Do you really think so? Wait a while.
You and McCain will get over your admiration of Alan Greenspan, too.
Too, you need to explain your admiration of the performance of Arthur Burns, who as Fed chairmain in the 70's presided over the trashing of the dollar, which declined by a factor of about three during his tenure IIRC. The total inflation factor of the dollar from the beginning of the Vietnamese War to the appointment of Paul Volcker was about 6:1.
Of course, it was only the little guys who got screwed, like my aunt and grandmother, who stupidly continued to believe the old New Dealers' assurances about the continuing value of war bonds and Series E bonds they'd purchased, all through the Burns-directed decline of the dollar.
I've never seen Weekend at Bernies. Please explain.
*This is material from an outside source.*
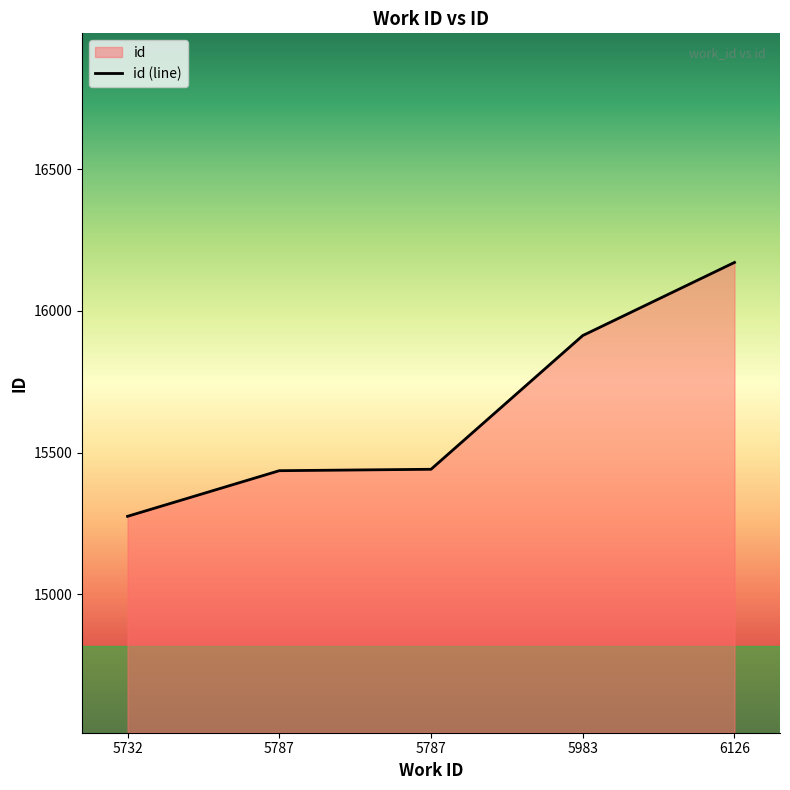

Reading left to right, list all the values displayed in this chart.

5732=15275	5787=15436	5787=15441	5983=15913	6126=16171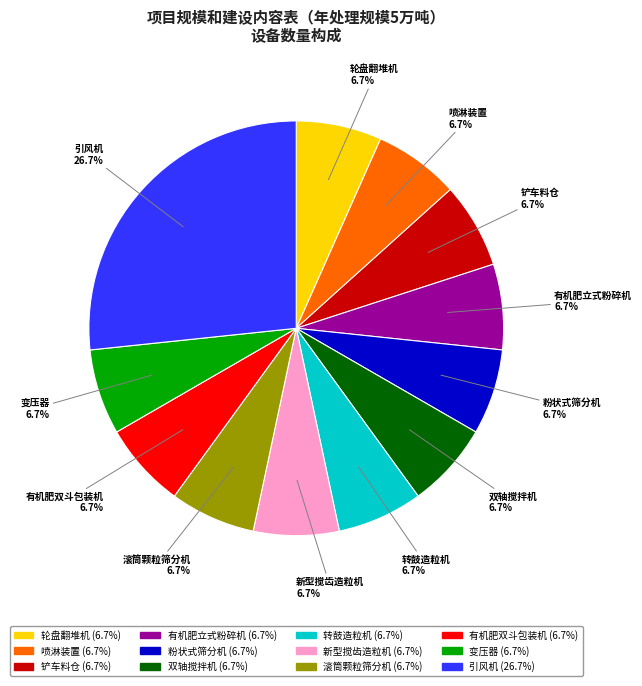

Is there any slice that represents more than half of the pie?

No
Thank you.
foreverfree
The Premable to the Constitution begins: "We the people of the United States, in order to form a more perfect union, establish justice, insure domestic tranquility, ..." Jackson's actions establish Justice in those previously wild territories and insure domestic tranquility for those living within them and nearby. Hamilton's action was both to form a more perfect union by establishing the authority of Federal excise revenue taxation in the States, and to insure domestic tranquility by putting down that rebellion and thus staving off others by example.
Jackson was right about hard money, Hamilton right about soft money. It is the Federal Sovereign and sole power to coin HARD money. And we desperately need a circulating hard money.
Fractional reserve money -- that is banks and paper supported by fractional values are a PRIVATE matter, and while may be regulated should also be liberated -- for they are overly regulated today.
My favorite example is the old "Bill of Lading" -- that is a form of soft money. A paper bill of goods that lists and values a full ship's cargo in transit to a far port. While that cargo is not landed at the market, its cargo converted to currency, the bill may be traded (at a discount) and shared out into smaller fractions.
It wasn't Hamilton's mistake that such fractional soft money analoges and alternate currencies became exclusively and overbearingly the sufferance of Federal authority. No -- that is a more modern invention. FDR's and Nixon's, and such cunning modern thieves in the halls and contact lists of power.
And that FDR-Nixon noveau grand John-Law-scheme of fully fiat currency ... that has NO relation whatsoever to either Jackson or Hamilton, and hardly at all to money, soft or hard.
this comment hadn't permeated my subterranean enclave in a faraway land until just now. It's a hoot.
Our experience with the Federal Reserve System, as Nobel-Prize winning economist Milton Friedman has long noted, is that our economy has been more unstable and has had slower economic growth ever since the Federal Reserve was established.